修改从含有“family: Primulaceae”的那一行开始、到含有“genus: Limeum”的那一行结束的这些行：把其中的“common name”改为“vernacular name”，其余一律不动，然后只给出改好的这些行。
▶
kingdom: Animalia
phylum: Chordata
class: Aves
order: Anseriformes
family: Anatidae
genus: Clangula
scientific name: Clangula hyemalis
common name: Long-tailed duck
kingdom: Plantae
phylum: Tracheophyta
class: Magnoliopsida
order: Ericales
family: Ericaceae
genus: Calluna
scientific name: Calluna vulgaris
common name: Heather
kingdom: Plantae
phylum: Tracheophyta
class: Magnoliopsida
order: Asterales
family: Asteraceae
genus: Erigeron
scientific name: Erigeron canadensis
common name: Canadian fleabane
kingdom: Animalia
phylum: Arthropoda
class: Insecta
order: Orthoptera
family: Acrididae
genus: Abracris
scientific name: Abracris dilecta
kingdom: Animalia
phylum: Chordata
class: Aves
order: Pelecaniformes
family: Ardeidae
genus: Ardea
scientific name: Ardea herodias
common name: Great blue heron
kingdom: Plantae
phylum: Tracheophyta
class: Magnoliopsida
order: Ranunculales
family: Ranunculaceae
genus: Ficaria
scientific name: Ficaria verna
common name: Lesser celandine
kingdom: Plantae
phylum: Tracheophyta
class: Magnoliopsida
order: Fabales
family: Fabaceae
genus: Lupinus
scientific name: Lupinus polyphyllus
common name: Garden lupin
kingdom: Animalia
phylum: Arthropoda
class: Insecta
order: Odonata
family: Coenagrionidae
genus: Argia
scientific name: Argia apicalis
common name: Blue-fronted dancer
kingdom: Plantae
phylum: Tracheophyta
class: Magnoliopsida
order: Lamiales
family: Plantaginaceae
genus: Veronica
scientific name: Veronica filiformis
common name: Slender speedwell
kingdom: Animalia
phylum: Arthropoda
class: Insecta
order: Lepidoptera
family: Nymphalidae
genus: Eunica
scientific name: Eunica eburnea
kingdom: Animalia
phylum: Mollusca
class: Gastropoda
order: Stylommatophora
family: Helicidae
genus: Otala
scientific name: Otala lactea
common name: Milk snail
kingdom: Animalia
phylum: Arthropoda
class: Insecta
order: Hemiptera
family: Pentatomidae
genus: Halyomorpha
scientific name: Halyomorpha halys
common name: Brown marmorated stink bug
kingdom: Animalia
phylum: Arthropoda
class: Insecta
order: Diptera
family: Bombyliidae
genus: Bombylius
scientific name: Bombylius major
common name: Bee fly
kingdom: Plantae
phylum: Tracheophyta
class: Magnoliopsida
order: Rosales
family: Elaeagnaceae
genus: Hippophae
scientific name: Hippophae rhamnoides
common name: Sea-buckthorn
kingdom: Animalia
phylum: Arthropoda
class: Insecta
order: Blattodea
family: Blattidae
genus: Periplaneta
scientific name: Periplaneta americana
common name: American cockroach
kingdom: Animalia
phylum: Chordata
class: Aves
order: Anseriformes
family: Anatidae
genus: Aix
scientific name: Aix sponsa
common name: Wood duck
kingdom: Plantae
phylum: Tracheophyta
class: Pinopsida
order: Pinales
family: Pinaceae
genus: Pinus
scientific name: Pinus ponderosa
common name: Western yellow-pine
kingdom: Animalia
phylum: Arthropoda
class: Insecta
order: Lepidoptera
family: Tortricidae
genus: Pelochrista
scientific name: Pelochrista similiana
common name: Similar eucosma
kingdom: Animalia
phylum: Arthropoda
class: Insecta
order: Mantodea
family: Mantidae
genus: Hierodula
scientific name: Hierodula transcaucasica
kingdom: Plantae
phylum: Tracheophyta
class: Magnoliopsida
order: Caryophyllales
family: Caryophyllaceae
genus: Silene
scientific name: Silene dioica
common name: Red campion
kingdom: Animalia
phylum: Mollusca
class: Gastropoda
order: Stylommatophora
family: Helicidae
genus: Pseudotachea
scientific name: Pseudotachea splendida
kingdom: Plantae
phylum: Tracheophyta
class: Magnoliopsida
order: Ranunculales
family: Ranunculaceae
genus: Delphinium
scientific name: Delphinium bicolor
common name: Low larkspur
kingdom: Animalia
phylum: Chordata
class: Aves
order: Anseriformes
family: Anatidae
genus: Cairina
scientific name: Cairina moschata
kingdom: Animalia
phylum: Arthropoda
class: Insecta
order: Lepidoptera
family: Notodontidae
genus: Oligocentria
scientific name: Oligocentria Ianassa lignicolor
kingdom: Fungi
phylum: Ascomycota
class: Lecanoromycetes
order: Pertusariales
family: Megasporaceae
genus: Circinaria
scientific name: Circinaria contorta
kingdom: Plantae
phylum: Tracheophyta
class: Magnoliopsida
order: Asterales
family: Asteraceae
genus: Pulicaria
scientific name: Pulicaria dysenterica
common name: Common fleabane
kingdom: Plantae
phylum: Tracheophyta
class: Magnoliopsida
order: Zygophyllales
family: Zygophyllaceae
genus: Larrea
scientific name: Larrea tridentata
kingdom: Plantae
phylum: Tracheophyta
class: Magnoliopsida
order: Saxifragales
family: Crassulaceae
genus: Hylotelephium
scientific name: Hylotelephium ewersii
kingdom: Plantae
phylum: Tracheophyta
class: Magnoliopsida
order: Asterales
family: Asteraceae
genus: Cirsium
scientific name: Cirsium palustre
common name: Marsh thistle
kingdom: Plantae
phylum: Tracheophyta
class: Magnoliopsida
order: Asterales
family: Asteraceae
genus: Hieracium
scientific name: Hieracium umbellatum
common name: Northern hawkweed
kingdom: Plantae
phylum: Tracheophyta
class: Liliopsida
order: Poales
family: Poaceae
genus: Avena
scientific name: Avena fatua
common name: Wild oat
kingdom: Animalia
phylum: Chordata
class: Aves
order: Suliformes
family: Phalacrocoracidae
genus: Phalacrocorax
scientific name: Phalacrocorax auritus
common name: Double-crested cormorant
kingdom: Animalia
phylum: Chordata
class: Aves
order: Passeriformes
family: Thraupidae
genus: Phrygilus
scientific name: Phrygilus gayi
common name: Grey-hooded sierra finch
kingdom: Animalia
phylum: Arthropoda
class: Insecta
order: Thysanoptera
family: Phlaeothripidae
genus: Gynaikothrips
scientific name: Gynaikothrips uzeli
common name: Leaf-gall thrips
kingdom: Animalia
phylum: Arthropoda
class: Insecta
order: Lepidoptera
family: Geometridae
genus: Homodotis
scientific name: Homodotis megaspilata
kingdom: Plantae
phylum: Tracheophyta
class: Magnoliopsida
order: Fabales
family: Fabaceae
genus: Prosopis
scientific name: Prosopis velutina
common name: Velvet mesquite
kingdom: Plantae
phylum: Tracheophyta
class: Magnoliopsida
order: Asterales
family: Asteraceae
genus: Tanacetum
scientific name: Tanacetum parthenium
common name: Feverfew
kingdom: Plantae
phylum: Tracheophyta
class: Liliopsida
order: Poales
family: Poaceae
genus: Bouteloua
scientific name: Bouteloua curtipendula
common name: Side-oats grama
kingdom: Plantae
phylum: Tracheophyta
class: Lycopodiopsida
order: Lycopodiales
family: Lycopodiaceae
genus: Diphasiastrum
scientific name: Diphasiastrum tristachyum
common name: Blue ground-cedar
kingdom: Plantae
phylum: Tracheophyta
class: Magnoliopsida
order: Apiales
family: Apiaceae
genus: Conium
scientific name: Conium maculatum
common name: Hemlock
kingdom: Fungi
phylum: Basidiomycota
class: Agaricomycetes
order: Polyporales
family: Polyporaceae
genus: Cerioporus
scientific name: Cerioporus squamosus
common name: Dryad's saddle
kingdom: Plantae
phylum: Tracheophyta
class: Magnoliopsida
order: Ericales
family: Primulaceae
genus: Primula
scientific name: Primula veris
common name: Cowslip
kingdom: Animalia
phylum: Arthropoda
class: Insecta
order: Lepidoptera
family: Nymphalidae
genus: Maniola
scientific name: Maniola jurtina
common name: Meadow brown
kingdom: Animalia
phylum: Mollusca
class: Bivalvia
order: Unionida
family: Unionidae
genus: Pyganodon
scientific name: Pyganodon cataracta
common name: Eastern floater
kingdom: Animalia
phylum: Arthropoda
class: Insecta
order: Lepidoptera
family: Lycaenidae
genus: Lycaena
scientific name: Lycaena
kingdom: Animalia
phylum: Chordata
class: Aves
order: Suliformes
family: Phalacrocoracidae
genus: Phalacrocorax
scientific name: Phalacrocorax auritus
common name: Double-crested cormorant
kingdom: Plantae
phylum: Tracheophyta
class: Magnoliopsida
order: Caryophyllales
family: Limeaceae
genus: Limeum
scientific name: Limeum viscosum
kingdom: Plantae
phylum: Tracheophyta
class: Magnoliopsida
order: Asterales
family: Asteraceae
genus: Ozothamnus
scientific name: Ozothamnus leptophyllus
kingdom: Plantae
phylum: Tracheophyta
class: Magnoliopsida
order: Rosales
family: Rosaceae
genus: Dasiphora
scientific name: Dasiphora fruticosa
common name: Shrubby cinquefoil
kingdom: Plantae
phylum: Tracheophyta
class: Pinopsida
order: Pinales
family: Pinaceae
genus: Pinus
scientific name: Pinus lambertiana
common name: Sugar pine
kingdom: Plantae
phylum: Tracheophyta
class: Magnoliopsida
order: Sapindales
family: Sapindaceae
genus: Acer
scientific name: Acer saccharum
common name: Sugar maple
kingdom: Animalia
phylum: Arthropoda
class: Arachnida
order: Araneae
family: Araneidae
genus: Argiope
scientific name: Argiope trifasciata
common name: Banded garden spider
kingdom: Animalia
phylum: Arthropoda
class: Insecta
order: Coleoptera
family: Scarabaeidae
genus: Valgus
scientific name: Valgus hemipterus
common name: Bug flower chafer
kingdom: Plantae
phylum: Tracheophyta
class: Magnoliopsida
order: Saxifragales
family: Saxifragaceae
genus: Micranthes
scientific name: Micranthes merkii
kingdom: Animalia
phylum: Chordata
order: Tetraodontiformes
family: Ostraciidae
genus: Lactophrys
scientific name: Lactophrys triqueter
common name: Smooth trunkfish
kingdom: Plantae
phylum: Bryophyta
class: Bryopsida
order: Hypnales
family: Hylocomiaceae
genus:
◀
• 完成结果:
family: Primulaceae
genus: Primula
scientific name: Primula veris
vernacular name: Cowslip
kingdom: Animalia
phylum: Arthropoda
class: Insecta
order: Lepidoptera
family: Nymphalidae
genus: Maniola
scientific name: Maniola jurtina
vernacular name: Meadow brown
kingdom: Animalia
phylum: Mollusca
class: Bivalvia
order: Unionida
family: Unionidae
genus: Pyganodon
scientific name: Pyganodon cataracta
vernacular name: Eastern floater
kingdom: Animalia
phylum: Arthropoda
class: Insecta
order: Lepidoptera
family: Lycaenidae
genus: Lycaena
scientific name: Lycaena
kingdom: Animalia
phylum: Chordata
class: Aves
order: Suliformes
family: Phalacrocoracidae
genus: Phalacrocorax
scientific name: Phalacrocorax auritus
vernacular name: Double-crested cormorant
kingdom: Plantae
phylum: Tracheophyta
class: Magnoliopsida
order: Caryophyllales
family: Limeaceae
genus: Limeum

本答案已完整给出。